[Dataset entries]
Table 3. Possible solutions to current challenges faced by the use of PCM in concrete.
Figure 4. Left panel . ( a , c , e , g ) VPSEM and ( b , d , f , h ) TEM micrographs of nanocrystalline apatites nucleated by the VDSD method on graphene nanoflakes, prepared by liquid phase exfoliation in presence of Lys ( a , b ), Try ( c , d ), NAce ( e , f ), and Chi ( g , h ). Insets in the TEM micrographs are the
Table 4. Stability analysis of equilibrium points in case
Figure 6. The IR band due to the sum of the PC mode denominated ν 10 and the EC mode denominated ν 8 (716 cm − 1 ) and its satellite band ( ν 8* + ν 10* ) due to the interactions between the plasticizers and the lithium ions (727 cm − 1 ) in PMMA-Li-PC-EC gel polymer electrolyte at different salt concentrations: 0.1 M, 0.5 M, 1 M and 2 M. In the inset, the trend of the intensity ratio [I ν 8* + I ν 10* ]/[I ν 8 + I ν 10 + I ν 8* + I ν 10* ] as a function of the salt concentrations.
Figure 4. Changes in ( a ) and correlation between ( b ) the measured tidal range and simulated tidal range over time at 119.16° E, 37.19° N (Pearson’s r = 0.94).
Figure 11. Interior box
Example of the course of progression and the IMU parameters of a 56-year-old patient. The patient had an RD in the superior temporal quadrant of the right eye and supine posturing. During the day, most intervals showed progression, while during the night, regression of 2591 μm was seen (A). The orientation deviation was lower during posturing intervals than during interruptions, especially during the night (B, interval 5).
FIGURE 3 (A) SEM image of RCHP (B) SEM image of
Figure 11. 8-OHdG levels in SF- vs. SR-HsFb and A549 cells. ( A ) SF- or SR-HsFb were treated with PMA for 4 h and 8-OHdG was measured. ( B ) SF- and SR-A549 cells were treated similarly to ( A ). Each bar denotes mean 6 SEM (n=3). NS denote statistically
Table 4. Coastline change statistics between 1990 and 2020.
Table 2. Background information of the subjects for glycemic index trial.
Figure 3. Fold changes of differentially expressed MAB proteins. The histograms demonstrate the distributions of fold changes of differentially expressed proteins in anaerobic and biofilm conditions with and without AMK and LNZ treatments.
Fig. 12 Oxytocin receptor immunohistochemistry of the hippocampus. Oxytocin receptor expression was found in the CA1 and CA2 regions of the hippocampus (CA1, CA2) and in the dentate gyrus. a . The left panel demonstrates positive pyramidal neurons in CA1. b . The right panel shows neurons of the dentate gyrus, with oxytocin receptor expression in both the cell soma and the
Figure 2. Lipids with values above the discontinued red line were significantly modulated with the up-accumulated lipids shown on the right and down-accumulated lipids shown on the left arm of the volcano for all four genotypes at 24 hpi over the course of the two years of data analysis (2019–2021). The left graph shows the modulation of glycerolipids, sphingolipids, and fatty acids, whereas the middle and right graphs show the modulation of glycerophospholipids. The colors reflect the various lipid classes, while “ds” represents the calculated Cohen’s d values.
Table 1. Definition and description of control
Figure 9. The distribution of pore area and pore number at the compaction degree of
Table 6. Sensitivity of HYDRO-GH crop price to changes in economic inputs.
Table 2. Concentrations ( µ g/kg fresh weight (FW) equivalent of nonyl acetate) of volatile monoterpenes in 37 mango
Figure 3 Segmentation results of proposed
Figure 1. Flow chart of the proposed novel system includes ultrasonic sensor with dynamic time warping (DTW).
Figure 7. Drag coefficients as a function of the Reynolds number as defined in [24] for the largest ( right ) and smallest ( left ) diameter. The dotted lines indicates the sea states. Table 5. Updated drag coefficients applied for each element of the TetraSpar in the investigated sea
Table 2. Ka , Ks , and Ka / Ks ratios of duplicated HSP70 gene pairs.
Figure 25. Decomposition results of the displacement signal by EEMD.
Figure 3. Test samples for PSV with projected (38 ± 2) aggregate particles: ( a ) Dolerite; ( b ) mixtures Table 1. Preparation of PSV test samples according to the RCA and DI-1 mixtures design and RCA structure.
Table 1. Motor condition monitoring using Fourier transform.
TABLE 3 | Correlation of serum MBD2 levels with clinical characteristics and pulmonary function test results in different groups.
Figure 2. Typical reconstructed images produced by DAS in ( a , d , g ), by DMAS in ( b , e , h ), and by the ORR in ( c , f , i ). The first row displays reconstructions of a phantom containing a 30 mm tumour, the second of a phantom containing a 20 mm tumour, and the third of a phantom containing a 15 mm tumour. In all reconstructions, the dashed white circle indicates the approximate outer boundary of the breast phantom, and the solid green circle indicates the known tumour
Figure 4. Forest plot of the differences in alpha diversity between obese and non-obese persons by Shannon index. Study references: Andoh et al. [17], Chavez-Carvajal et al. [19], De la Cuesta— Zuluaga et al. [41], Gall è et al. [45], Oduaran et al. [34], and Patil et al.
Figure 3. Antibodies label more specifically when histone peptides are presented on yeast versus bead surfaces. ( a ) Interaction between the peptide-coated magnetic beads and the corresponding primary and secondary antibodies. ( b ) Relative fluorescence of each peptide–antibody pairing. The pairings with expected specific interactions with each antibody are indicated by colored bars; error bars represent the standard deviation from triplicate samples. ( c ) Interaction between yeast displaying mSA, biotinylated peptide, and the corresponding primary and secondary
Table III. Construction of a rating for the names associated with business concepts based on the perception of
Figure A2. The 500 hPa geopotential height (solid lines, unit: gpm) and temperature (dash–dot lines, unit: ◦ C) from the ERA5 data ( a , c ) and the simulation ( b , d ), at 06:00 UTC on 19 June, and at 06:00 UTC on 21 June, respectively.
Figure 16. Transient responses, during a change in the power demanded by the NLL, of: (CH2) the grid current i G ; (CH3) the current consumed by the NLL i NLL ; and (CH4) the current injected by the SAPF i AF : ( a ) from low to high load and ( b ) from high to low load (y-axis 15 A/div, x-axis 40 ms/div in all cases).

▸ Goal of the exercise
Only the lines containing "index" are needed; copy each of them from the data.

▸ Response to the exercise
Table 2. Background information of the subjects for glycemic index trial.
Figure 4. Forest plot of the differences in alpha diversity between obese and non-obese persons by Shannon index. Study references: Andoh et al. [17], Chavez-Carvajal et al. [19], De la Cuesta— Zuluaga et al. [41], Gall è et al. [45], Oduaran et al. [34], and Patil et al.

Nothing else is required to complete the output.